SNPs that are associated with a disease in a GWA study are not necessarily causal. Rather, they mark a small region on a chromosome (a linkage disequilibrium block), in which such causal variant is likely to be located. Thus, a challenge that immediately follows the discovery of association between a SNP and a disease is the search for the affected gene and the causal variant(s) at the chromosomal locus. Studies that link SNPs with expression levels of genes (eQTL analysis) had been instrumental in this respect. The findings from these studies (conducted within CARDIOGENICS) suggested that at least some of the risk alleles affect expression of nearby genes in a quantitative and tissue-specific fashion and thereby modify the risk of coronary disease.

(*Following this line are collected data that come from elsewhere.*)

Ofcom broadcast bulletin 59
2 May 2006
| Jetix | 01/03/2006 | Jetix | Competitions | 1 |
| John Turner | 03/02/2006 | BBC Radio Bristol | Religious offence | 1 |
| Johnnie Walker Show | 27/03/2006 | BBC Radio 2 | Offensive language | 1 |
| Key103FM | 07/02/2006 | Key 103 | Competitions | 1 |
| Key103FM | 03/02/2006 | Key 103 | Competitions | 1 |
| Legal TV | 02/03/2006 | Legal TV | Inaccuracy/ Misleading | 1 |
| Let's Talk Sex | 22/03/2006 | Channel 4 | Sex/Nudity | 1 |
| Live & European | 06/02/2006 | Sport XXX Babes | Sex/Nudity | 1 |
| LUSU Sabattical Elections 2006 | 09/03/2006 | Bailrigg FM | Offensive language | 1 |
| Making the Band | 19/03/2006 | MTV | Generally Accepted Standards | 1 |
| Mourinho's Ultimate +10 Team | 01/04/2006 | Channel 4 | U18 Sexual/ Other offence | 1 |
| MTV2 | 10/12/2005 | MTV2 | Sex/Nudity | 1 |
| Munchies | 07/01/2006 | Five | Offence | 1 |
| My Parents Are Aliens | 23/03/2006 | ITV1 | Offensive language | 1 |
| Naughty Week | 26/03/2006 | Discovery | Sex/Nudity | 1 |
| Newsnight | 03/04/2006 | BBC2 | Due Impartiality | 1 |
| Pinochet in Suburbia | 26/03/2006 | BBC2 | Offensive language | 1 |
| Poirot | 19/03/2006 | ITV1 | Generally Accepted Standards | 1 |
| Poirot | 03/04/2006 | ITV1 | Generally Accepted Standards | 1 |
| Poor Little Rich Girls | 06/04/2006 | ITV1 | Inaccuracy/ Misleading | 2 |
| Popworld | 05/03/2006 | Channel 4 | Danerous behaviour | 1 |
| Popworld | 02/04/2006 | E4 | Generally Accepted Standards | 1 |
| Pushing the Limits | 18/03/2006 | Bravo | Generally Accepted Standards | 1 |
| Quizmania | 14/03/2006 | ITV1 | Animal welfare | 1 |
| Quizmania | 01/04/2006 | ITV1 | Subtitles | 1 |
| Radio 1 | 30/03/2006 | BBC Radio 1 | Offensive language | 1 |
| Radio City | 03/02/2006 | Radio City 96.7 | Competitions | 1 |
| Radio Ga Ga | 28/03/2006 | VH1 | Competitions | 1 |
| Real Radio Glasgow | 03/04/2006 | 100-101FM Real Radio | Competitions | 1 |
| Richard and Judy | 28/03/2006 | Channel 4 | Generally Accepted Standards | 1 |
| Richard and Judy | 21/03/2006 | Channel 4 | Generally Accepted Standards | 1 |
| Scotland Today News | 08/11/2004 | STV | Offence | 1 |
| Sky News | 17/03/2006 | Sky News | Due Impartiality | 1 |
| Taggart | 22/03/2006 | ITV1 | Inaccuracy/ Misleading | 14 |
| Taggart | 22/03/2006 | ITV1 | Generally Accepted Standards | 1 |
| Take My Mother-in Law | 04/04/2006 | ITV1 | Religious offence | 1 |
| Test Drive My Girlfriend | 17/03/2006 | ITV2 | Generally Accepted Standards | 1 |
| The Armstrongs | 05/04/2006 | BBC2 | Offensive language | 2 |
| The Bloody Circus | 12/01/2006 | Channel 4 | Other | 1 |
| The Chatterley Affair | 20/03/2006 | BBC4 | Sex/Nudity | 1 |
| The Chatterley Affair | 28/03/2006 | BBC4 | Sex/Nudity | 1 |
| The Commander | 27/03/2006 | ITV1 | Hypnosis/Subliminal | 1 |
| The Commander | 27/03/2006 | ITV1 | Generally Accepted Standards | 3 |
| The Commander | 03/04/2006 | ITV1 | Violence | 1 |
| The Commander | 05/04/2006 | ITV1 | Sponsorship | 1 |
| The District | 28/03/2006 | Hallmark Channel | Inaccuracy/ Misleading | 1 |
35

The rapidly growing list of chromosomal regions and genes associated with the risk of coronary disease is surprising in many aspects. Firstly, some of the strongest genetic effects were found in regions without known protein-coding genes. Secondly, only a minority of genetic variants showing clear association with coronary disease were also found to be associated with one of the traditional risk factors. Thirdly, in regions where annotation of the association signal to a specific gene was possible, only a few of these genes had previously been implied in the pathogenesis of coronary disease (ADAMTS7, COL4A1/A2, etc.). Finally, some of the loci did not only affect coronary disease risk but also multiple other, seemingly unrelated phenotypes (pleiotropy).